All Ideas are Second-Hand

It could be alleged that this is very much a ‘scissors and paste’ construct, a bogus way of displaying second-hand expertise, with a smattering of commentary to hold it all together – at best, a conjoining of one man’s wit with other men’s wisdom. Or in the words of Montaigne, a garland of other men’s flowers and nothing is mine but the cord that binds them. But I believe that (in Dr Johnson’s words) I have touched nothing that I have not adorned to at least some slight extent.

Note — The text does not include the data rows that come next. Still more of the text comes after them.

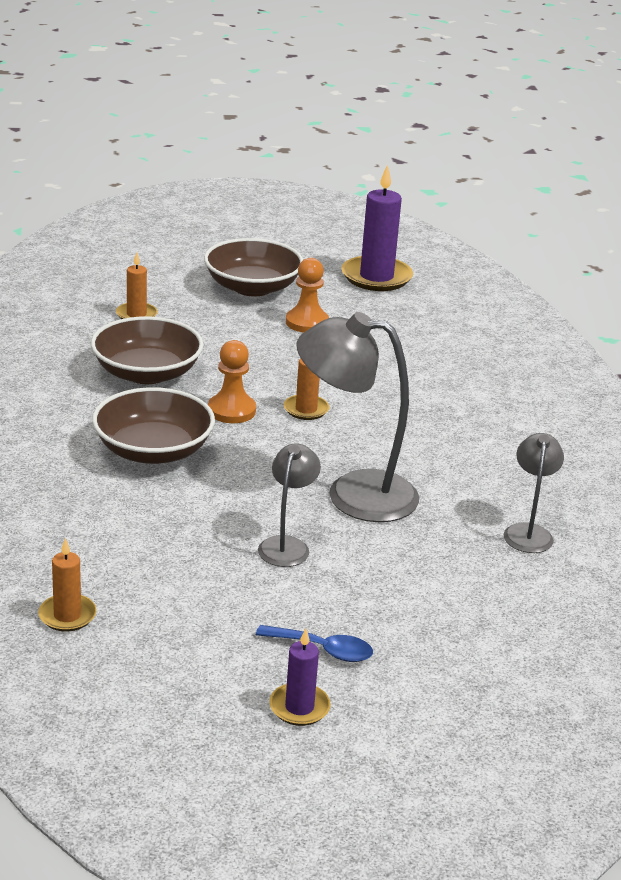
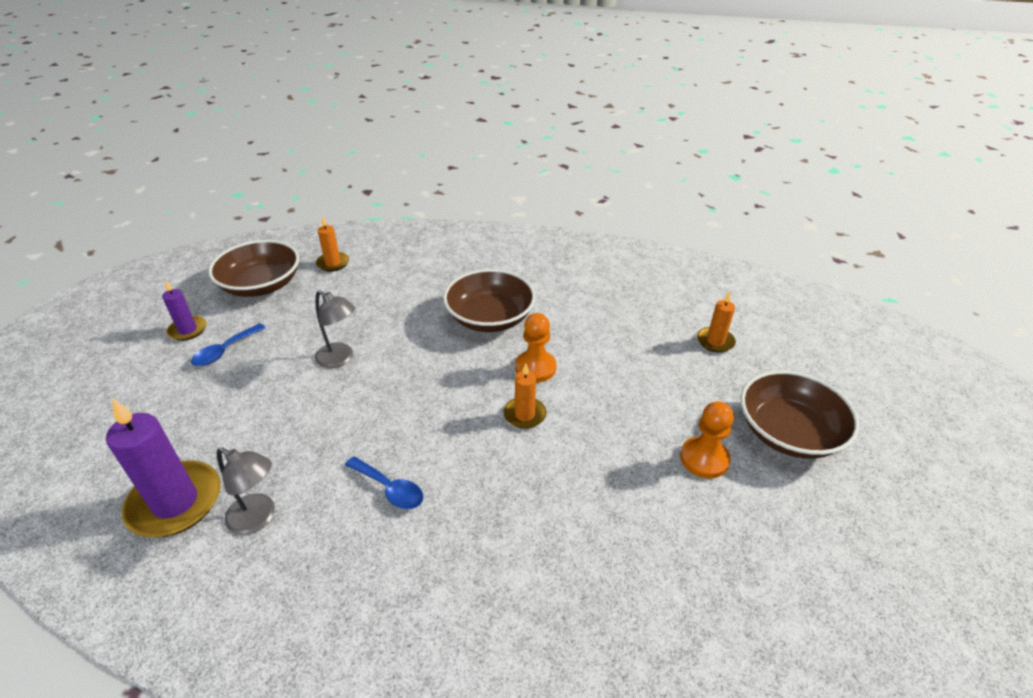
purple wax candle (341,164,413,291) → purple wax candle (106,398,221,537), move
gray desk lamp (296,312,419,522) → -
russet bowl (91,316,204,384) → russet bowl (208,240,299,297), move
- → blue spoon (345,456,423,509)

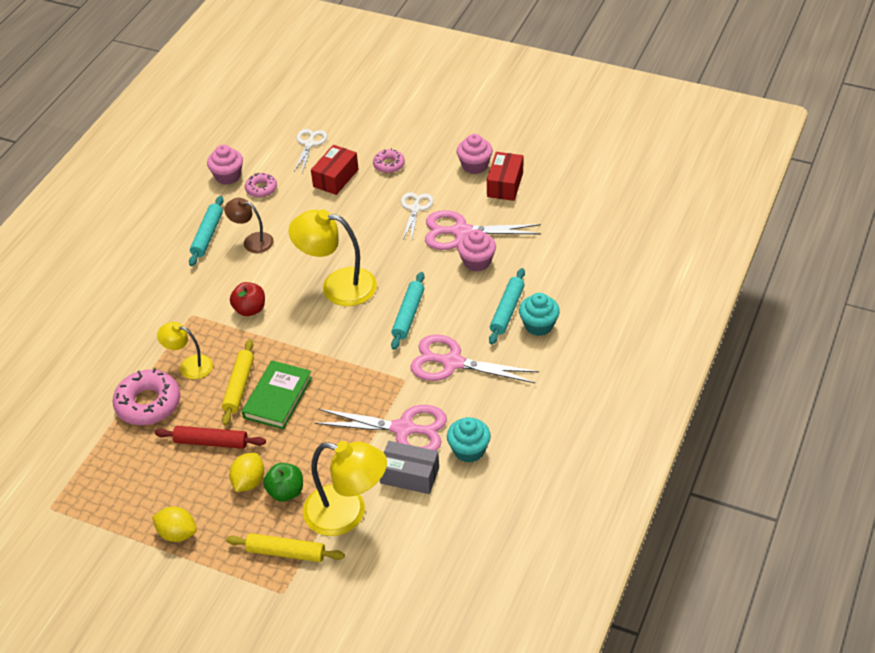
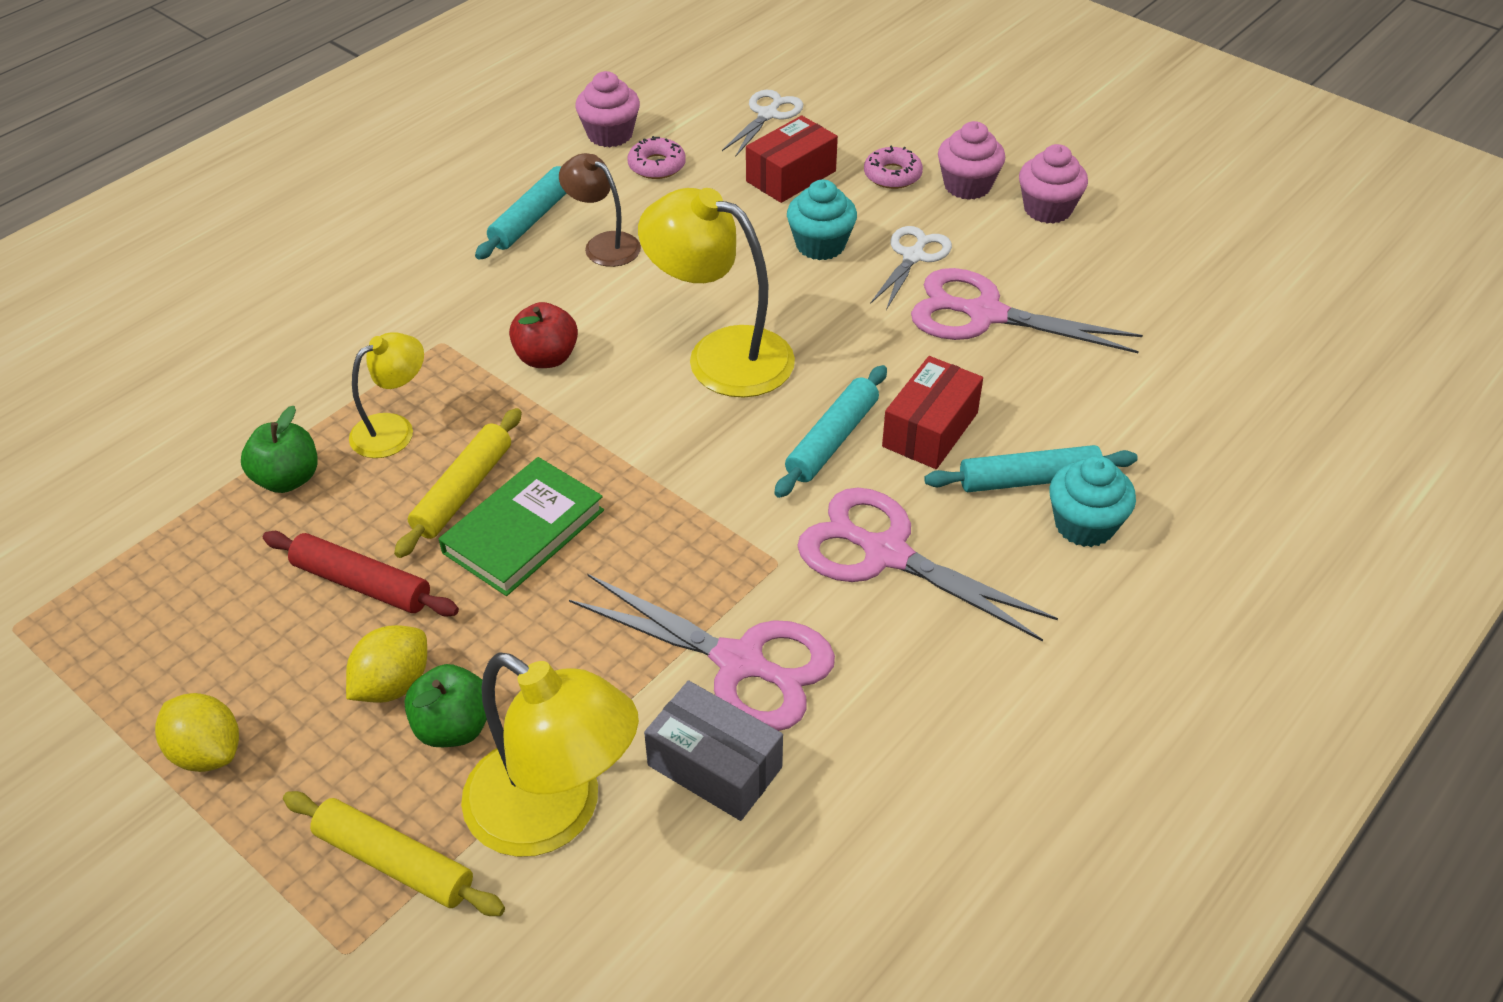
crimson package (487,152,523,201) → crimson package (882,356,983,469), move
pink fairy cake (457,229,496,271) → pink fairy cake (938,121,1005,200), move
aqua pastry roller (489,268,525,344) → aqua pastry roller (924,445,1138,492), 45 degrees clockwise
golden desk lamp (157,322,213,379) → golden desk lamp (349,332,424,458), 105 degrees clockwise
pink donut (113,368,180,425) → green toy apple (241,406,318,493)
aqua fairy cake (447,417,491,463) → aqua fairy cake (787,180,857,260), move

brainpickings.org/2012/05/10/mark-twain-helen-keller-plagiarism-originality/

All Ideas Are Second-Hand: Mark Twain’s Magnificent Letter to Helen Keller About the Myth of Originality

“The kernel, the soul — let us go further and say the substance, the bulk, the actual and valuable material of all human utterances — is plagiarism.”

BY MARIA POPOVA

The combinatorial nature of creativity is something I think about a great deal, so this 1903 letter Mark Twain wrote to his friend Helen Keller, found in Mark Twain’s Letters, Vol. 2 of 2, makes me nod with the manic indefatigability of a dashboard bobble-head dog. In this excerpt, Twain addresses some plagiarism charges that had been made against Keller some 11 years prior, when her short story The Frost King was found to be strikingly similar to Margaret Canby’s Frost Fairies.

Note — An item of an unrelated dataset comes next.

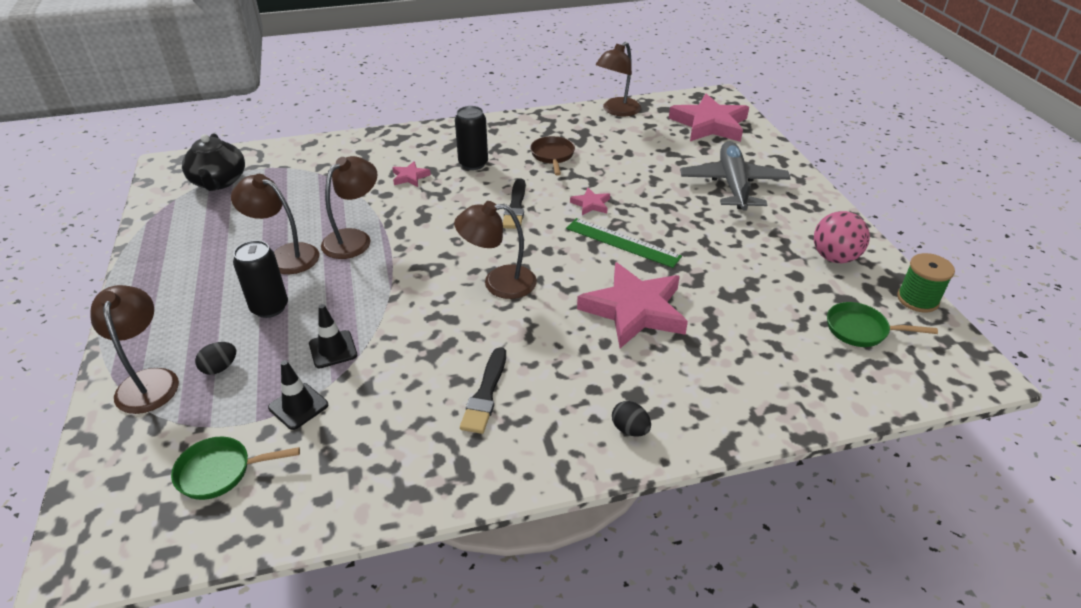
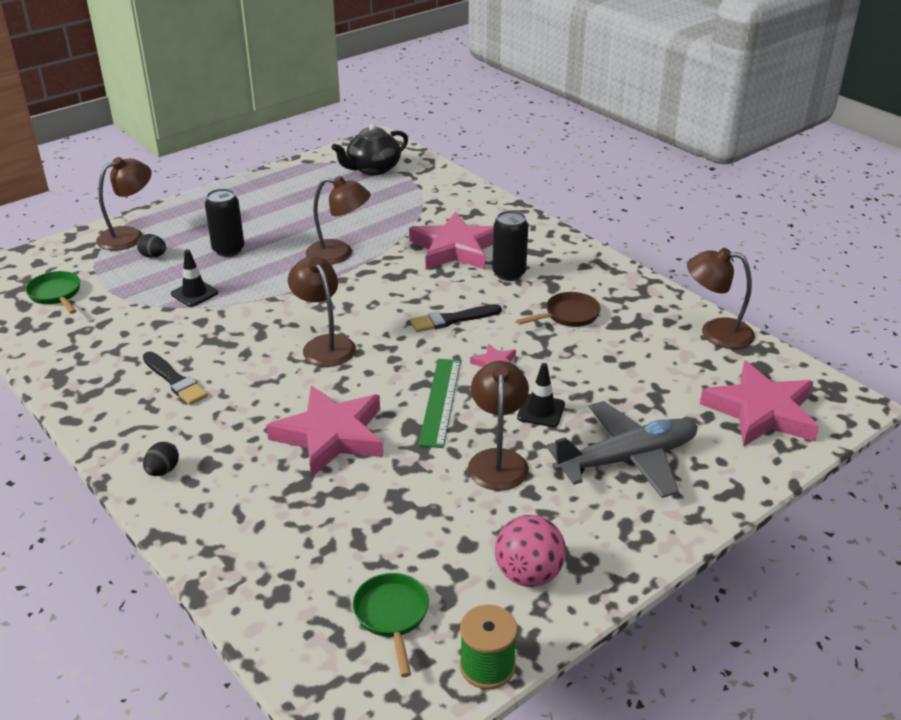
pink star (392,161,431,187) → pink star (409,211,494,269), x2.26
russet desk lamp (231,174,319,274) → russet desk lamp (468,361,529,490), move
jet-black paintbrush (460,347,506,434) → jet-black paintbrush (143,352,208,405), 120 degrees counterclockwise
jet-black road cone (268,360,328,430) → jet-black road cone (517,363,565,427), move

Keller was acquitted after an investigation, but the incident stuck with Twain and prompted him to pen the following passionate words more than a decade later, which articulate just about everything I believe to be true of combinatorial creativity and the myth of originality:

“Oh, dear me, how unspeakably funny and owlishly idiotic and grotesque was that ‘plagiarism’ farce! As if there was much of anything in any human utterance, oral or written, except plagiarism! The kernel, the soul — let us go further and say the substance, the bulk, the actual and valuable material of all human utterances — is plagiarism. For substantially all ideas are second-hand, consciously and unconsciously drawn from a million outside sources, and daily used by the garnerer with a pride and satisfaction born of the superstition that he originated them; whereas there is not a rag of originality about them anywhere except the little discoloration they get from his mental and moral calibre and his temperament, and which is revealed in characteristics of phrasing. When a great orator makes a great speech you are listening to ten centuries and ten thousand men — but we call it his speech, and really some exceedingly small portion of it is his. But not enough to signify. It is merely a Waterloo. It is Wellington’s battle, in some degree, and we call it his; but there are others that contributed. It takes a thousand men to invent a telegraph, or a steam engine, or a phonograph, or a telephone or any other important thing — and the last man gets the credit and we forget the others. He added his little mite — that is all he did. These object lessons should teach us that ninety-nine parts of all things that proceed from the intellect are plagiarisms, pure and simple; and the lesson ought to make us modest. But nothing can do that.”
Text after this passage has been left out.